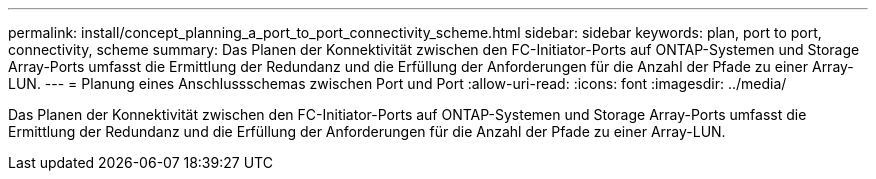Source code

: ---
permalink: install/concept_planning_a_port_to_port_connectivity_scheme.html 
sidebar: sidebar 
keywords: plan, port to port, connectivity, scheme 
summary: Das Planen der Konnektivität zwischen den FC-Initiator-Ports auf ONTAP-Systemen und Storage Array-Ports umfasst die Ermittlung der Redundanz und die Erfüllung der Anforderungen für die Anzahl der Pfade zu einer Array-LUN. 
---
= Planung eines Anschlussschemas zwischen Port und Port
:allow-uri-read: 
:icons: font
:imagesdir: ../media/


[role="lead"]
Das Planen der Konnektivität zwischen den FC-Initiator-Ports auf ONTAP-Systemen und Storage Array-Ports umfasst die Ermittlung der Redundanz und die Erfüllung der Anforderungen für die Anzahl der Pfade zu einer Array-LUN.

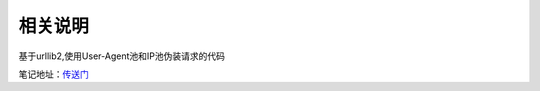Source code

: 相关说明
========

基于urllib2,使用User-Agent池和IP池伪装请求的代码

笔记地址：`传送门`_

.. _传送门: http://4thingphp.sinaapp.com/python/2.html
-- -- --
PROMPT - Restate exactly, and only, the lines from the one that holds "summary: Das Planen" down to the last line of the material above. Omit the pictures.

TASK SOLUTION -
summary: Das Planen der Konnektivität zwischen den FC-Initiator-Ports auf ONTAP-Systemen und Storage Array-Ports umfasst die Ermittlung der Redundanz und die Erfüllung der Anforderungen für die Anzahl der Pfade zu einer Array-LUN. 
---
= Planung eines Anschlussschemas zwischen Port und Port
:allow-uri-read: 
:icons: font
:imagesdir: ../media/


[role="lead"]
Das Planen der Konnektivität zwischen den FC-Initiator-Ports auf ONTAP-Systemen und Storage Array-Ports umfasst die Ermittlung der Redundanz und die Erfüllung der Anforderungen für die Anzahl der Pfade zu einer Array-LUN.

Source code

: 相关说明
========

基于urllib2,使用User-Agent池和IP池伪装请求的代码

笔记地址：`传送门`_

.. _传送门: http://4thingphp.sinaapp.com/python/2.html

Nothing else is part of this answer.